» Work to be completed: Write out everything from the line containing "alt springen" down to the line containing "DIMANCHE , AOÛT 9 2026" in the listing below, with "Klapptische" changed to "Falttische" and nothing else altered. Leave the pictures out of your answer.

» Dataset extract:
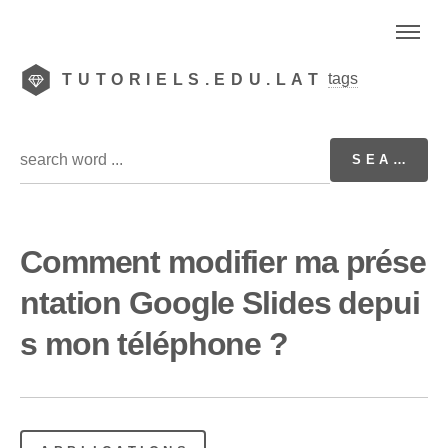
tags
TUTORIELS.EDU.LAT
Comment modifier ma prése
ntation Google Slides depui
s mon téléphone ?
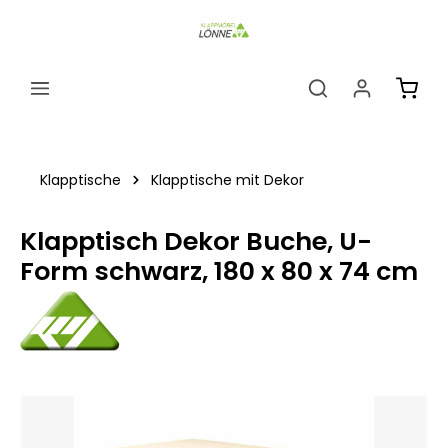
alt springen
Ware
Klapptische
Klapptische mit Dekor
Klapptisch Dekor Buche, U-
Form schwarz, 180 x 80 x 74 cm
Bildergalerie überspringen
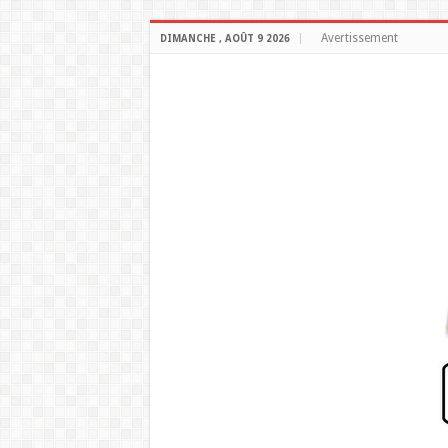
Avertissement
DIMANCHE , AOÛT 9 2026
--
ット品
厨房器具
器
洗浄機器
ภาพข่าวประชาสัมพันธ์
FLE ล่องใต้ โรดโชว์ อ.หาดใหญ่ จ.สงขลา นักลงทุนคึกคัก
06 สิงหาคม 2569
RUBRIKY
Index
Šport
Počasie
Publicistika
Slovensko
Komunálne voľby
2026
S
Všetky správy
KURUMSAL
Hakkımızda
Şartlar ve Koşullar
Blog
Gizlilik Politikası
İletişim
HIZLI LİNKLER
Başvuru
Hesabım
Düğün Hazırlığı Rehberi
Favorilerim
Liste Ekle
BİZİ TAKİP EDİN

» Written reply:
alt springen
Ware
Falttische
Falttische mit Dekor
Klapptisch Dekor Buche, U-
Form schwarz, 180 x 80 x 74 cm
Bildergalerie überspringen
Avertissement
DIMANCHE , AOÛT 9 2026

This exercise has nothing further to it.